Star Rating:

In Your Hands (2012)

Director: Lola Doillon

Actors: Jean-Philippe Ecoffey, Pio Marmai

Release Date: Monday 30th November -0001

Genre(s): Drama

Running time: 90 minutes

In Your Hands is without doubt the best Kristin Scott Thomas movie to be released this month. Okay, it's an exaggeration but there's no denying the actress is prolific right now and it's not any throwaway fluff she's starring in - In Your Hands continues her current trend to seek out demanding and challenging roles in thought-provoking movies.

Lola Doillon's drama drops us right in the mix: a distressed Scott Thomas races from a shoddy house. She scurries down the street, keeping her eyes peeled for something. She makes it home to her lavish Parisian apartment, listens to her voice messages, and climbs into bed. The next day she goes to work and then she goes to the police station where she makes a statement that she was held captive by a man for days. The policeman asks her to take it from the top:

She was coming home a few nights ago when she was snatched from the street at knifepoint. The man, Yenn (Marmai), takes her home and locks her in a walled up room. Yenn is no psychopath, though - he has a beef and lays a terrible accident at the hands of Scott Thomas' OBGYN. However, the longer she's in that room, the more she comes to rely on Yenn and she begins to have feeling towards him.

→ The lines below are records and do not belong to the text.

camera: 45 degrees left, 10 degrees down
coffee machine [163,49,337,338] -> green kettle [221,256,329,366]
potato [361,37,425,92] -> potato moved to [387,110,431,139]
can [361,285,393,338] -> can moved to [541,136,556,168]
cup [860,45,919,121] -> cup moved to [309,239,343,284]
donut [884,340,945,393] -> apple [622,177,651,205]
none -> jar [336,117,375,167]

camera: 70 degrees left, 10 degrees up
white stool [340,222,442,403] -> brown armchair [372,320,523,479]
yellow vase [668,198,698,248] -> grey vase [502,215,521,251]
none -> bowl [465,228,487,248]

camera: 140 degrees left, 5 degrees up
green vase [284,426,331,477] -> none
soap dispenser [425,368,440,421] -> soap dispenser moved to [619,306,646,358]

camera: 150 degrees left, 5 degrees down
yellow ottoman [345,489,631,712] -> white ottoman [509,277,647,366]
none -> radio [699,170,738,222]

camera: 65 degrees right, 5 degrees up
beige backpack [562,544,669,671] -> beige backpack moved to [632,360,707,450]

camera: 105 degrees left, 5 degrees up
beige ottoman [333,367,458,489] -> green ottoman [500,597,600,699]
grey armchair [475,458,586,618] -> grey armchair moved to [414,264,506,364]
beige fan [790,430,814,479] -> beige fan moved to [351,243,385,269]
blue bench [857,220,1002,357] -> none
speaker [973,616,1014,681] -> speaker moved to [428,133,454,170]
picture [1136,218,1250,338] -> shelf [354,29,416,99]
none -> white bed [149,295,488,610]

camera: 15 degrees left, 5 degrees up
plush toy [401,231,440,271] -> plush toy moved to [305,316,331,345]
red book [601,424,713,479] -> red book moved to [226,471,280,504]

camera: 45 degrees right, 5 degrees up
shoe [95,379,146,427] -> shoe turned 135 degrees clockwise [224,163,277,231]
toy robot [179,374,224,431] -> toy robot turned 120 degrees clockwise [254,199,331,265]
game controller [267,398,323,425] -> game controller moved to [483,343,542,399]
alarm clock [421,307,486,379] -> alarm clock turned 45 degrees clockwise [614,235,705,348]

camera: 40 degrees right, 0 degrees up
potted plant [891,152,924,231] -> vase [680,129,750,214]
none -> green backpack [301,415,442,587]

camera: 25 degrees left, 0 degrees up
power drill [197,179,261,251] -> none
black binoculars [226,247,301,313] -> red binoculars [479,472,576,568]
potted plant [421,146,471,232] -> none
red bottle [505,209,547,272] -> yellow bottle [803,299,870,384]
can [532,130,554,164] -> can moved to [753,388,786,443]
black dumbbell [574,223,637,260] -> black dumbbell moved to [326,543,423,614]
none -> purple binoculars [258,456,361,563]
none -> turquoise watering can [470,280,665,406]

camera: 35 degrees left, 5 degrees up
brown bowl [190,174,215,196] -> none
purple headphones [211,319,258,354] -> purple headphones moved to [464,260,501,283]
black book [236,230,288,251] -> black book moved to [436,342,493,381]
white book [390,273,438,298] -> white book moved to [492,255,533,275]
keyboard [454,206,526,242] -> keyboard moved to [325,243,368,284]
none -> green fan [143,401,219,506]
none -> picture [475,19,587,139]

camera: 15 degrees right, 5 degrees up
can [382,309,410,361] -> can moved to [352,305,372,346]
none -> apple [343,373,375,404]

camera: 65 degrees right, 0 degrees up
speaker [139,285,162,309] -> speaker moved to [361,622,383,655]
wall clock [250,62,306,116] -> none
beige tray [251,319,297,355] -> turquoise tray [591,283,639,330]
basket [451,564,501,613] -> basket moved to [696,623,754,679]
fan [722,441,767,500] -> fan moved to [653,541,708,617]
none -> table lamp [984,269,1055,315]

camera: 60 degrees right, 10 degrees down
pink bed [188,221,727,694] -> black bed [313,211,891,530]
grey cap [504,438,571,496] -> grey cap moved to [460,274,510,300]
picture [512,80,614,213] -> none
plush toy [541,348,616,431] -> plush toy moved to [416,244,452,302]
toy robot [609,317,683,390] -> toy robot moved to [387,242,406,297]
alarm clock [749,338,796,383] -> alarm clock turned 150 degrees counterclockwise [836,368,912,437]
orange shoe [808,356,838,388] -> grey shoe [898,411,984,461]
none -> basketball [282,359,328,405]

It might amount to nothing more than a case study in Stockholm Syndrome, but Doillon keeps the audience in doubt as to how it all turns out - the opening sequence's trip to the police station is not the end of it. However, how it all turns out is hard to swallow. The build-up to what goes down is fine but the logical conclusion to Stockholm Syndrome, or as how Doillon imagines it to be, doesn't sit right. Where as that could be accused as clumsy, the writer-director skilfully deals with the slow attraction between the two. Doillon plays around with the notion that these two are a couple: she slaps him on one occasion like an annoyed spouse; later she tells him, 'I'm mad at you.' She doesn't like it when he plays loud music.

Kristin Scott Thomas is again superb but apart from a smart middle section, In Your Hands won't stay in your memory for long.